Fifth Third to Invest in Startups Through Venture Arm

Fifth Third Bancorp Inc. has established a small venture-capital fund to invest in emerging companies that typically do not qualify for bank loans.

The Cincinnati Enquirer reported Sunday that the $115 billion-asset FifthThird intends to invest between $6 million and $8 million in six growing companies in cities where the company operates. Its first investment of roughly $1 million was made to a Blue Ash, Ohio, company called ThinkVine, which develops marketing-optimization software.

Commercial banks are permitted to invest in early-stage companies through venture-capital or merchant-banking arms, though it is not common practice.

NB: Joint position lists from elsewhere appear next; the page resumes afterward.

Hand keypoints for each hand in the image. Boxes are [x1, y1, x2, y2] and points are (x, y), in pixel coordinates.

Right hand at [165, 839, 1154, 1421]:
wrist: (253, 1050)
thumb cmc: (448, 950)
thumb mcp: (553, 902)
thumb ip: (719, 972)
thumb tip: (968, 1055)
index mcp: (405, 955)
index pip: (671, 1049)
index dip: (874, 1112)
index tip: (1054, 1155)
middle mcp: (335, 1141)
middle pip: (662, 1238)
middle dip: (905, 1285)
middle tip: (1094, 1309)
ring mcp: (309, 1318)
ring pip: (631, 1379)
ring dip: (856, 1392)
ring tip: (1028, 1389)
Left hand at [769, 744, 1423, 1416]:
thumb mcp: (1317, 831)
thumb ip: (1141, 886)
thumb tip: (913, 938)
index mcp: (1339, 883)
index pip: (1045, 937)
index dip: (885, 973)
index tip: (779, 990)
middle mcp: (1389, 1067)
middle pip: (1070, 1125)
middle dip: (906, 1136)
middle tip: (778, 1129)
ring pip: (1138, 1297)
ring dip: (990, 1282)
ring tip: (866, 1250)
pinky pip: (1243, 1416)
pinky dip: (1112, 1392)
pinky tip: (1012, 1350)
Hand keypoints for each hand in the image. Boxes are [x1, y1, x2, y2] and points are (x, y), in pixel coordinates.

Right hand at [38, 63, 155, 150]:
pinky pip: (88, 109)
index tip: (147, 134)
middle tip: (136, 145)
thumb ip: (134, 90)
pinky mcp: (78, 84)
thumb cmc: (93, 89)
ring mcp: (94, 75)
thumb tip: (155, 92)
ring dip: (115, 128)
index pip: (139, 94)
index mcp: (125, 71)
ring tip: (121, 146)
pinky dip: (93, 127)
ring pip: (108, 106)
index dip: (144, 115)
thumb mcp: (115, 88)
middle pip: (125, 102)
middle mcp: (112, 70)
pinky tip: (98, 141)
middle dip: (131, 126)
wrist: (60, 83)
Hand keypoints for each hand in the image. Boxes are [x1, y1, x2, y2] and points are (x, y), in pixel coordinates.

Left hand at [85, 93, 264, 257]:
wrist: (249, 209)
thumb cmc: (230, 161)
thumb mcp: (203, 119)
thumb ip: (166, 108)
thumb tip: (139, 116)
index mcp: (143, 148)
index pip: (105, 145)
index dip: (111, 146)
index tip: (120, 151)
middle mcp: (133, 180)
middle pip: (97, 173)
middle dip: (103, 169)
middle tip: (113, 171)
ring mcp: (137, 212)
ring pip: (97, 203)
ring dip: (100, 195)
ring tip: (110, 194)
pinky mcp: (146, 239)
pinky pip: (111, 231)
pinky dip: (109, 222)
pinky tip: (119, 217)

A provision in Gramm-Leach-Bliley Act of 1999 prohibits banks from having direct managerial control over companies in which they invest and requires them to divest their stakes within 10 years.

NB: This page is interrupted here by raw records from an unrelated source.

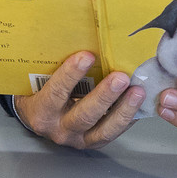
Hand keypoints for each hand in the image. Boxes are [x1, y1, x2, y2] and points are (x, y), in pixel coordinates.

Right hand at [12, 52, 141, 149]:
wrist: (35, 117)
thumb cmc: (38, 92)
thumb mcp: (36, 79)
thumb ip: (50, 65)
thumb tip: (75, 35)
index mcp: (41, 112)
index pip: (56, 93)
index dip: (71, 75)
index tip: (86, 56)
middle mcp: (59, 129)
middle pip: (83, 115)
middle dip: (104, 96)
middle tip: (121, 77)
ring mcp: (78, 139)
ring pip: (104, 130)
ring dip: (123, 110)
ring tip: (138, 91)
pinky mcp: (94, 142)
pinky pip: (115, 132)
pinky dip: (129, 118)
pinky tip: (140, 104)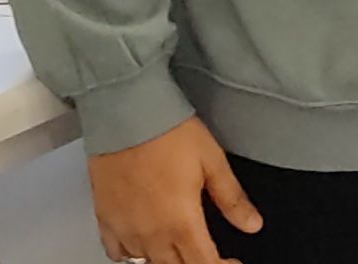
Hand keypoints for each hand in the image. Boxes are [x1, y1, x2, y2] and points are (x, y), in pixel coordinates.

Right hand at [90, 116, 261, 263]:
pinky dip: (130, 253)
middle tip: (205, 251)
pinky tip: (141, 243)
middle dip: (194, 263)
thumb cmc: (168, 131)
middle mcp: (152, 233)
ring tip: (176, 245)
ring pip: (146, 262)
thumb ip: (232, 198)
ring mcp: (125, 227)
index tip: (231, 261)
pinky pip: (116, 251)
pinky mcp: (105, 216)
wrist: (126, 110)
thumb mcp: (212, 160)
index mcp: (182, 223)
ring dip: (165, 259)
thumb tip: (252, 224)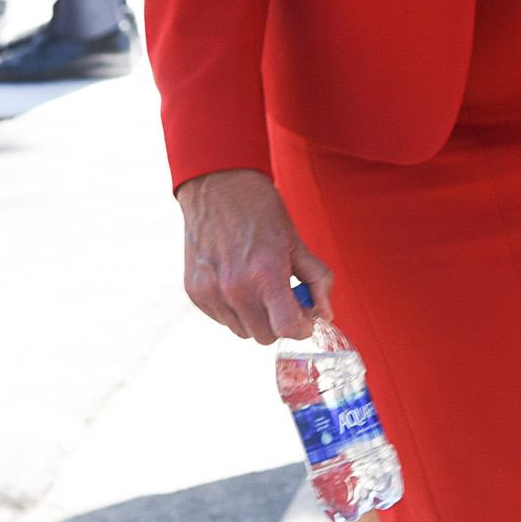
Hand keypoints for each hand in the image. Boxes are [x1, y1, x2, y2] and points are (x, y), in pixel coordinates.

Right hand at [177, 169, 330, 344]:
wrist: (217, 185)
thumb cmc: (260, 209)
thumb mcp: (295, 241)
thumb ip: (316, 280)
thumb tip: (326, 314)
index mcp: (264, 274)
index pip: (287, 329)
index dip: (301, 326)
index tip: (304, 315)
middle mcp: (234, 289)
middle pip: (265, 336)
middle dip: (280, 322)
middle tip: (284, 296)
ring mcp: (210, 292)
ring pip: (242, 331)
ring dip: (256, 318)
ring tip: (259, 286)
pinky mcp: (194, 292)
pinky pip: (221, 319)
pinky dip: (234, 309)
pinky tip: (238, 281)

A provision in the Dodd-Frank Act passed in 2010 restricts banks' investments in hedge funds and private-equity funds, though it is unclear to what extent that could affect direct venture-capital investments, if at all. The provision, known as the Volcker Rule because its champion is former Federal Reserve Chairman Paul Volcker, provides an exemption "for investments designed to promote the public welfare."

Fifth Third is working with a Cincinnati-area consulting firm, West Capital Advisors, to help it identify potential investments in its markets. The bank has operations in 12 states throughout the Midwest and Southeast.